### Problem statement
Among the entries below, count the lines containing the string "Arab". Only the count is needed.

Page-level text extractions
..........
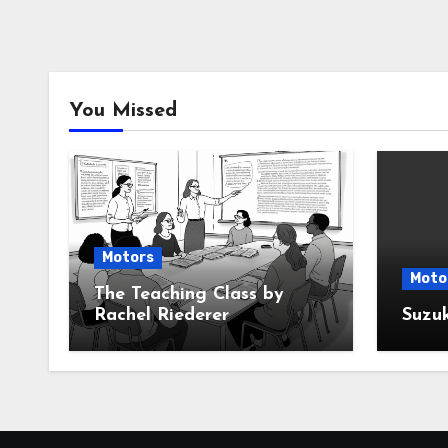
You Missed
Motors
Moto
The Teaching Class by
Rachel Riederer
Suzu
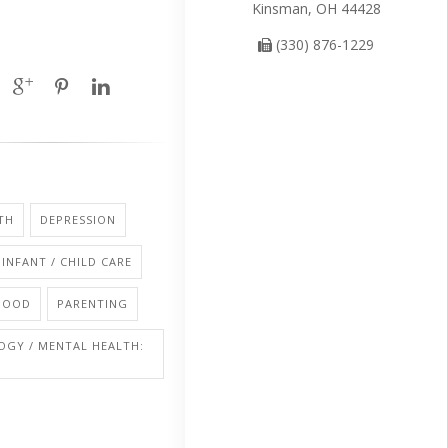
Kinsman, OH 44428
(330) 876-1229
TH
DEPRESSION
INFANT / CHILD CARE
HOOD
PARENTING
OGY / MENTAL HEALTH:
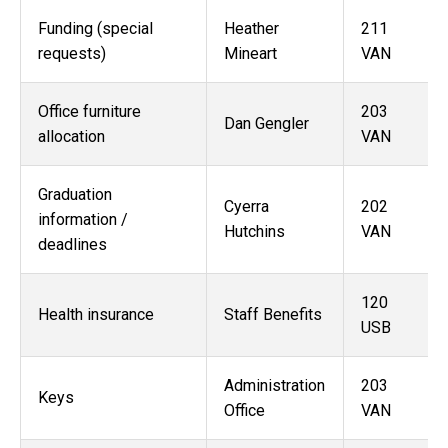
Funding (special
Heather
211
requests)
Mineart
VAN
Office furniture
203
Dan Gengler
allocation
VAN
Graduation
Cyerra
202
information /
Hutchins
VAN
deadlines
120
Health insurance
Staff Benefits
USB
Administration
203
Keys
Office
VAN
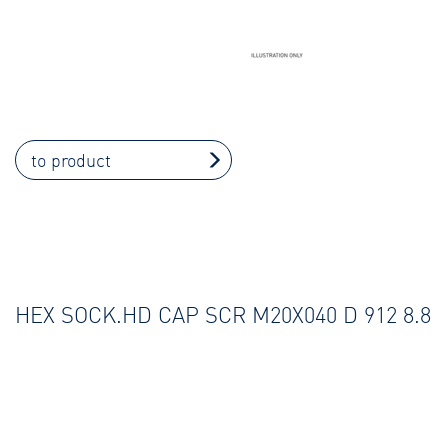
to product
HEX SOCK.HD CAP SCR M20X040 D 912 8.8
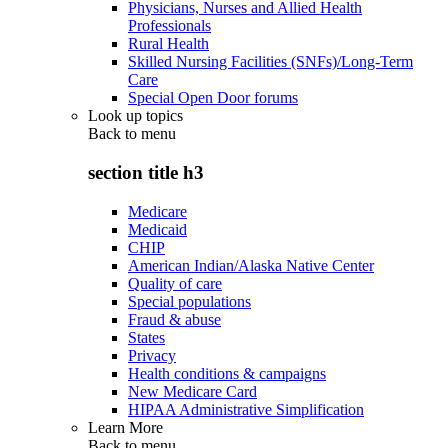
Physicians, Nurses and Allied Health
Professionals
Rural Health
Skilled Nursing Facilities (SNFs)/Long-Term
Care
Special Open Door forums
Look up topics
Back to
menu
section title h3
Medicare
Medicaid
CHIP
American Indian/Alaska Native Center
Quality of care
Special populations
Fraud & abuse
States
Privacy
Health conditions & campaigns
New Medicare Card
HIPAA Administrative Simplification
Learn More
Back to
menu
..........
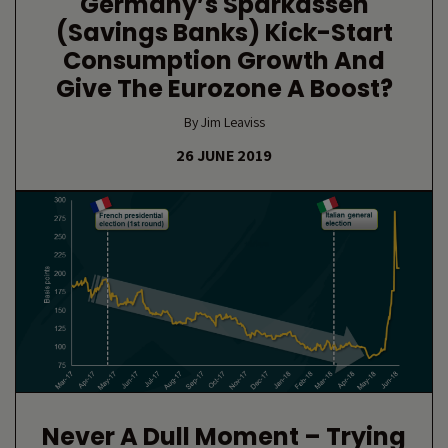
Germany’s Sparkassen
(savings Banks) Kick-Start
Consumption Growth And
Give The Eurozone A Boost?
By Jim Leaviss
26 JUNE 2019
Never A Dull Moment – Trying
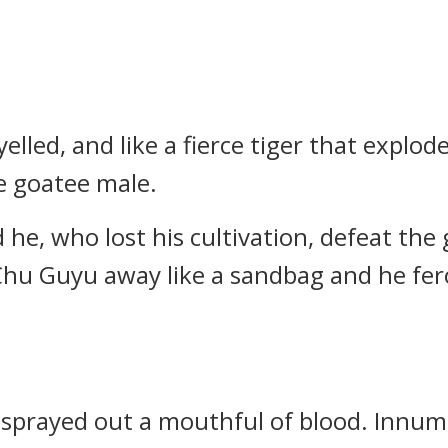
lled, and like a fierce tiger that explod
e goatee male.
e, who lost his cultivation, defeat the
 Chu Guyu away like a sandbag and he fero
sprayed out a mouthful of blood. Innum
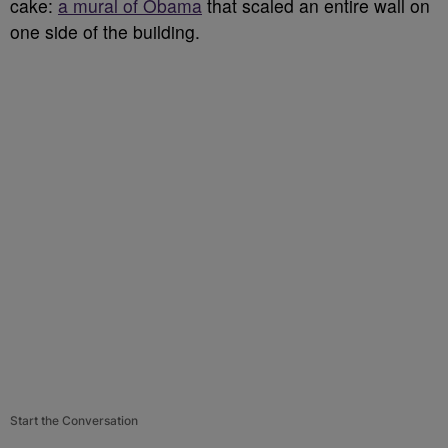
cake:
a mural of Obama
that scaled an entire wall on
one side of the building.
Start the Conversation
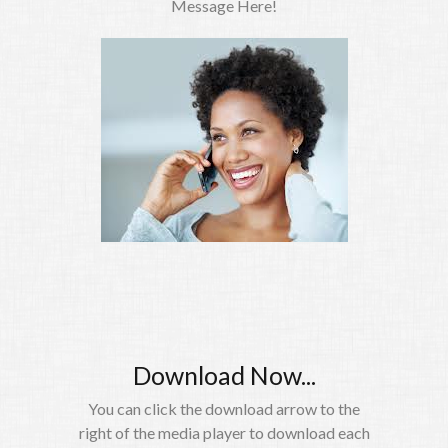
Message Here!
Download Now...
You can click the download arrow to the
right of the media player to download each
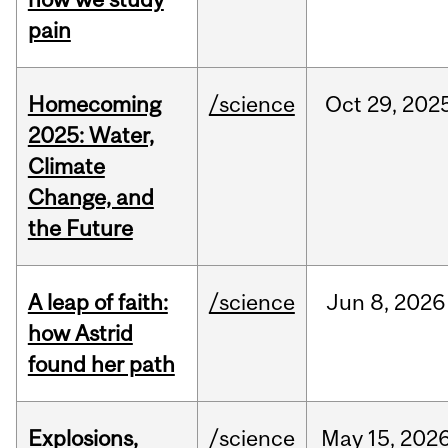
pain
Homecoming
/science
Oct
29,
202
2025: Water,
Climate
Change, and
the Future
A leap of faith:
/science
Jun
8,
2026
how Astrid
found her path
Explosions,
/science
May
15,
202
..........
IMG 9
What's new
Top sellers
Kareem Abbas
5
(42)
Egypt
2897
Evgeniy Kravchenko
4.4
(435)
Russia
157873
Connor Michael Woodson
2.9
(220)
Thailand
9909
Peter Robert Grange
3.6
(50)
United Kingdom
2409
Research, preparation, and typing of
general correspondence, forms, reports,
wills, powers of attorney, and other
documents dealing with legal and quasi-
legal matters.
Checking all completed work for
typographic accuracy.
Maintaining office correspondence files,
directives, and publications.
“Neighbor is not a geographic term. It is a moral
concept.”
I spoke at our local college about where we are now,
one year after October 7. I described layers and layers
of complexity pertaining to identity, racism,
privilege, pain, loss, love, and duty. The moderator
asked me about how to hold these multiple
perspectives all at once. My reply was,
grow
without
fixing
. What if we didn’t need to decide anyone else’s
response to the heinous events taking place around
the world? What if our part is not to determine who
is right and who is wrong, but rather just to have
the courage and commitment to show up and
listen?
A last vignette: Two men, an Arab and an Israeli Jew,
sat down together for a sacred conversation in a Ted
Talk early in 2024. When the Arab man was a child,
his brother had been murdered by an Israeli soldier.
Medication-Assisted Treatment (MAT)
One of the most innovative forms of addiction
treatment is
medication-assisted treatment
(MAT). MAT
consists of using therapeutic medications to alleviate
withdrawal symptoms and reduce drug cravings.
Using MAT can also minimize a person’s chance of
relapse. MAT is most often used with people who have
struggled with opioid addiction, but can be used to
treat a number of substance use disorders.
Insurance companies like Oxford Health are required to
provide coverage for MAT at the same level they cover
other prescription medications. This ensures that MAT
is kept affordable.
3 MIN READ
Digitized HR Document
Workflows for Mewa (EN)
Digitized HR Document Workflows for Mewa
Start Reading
..........
### Your solution
2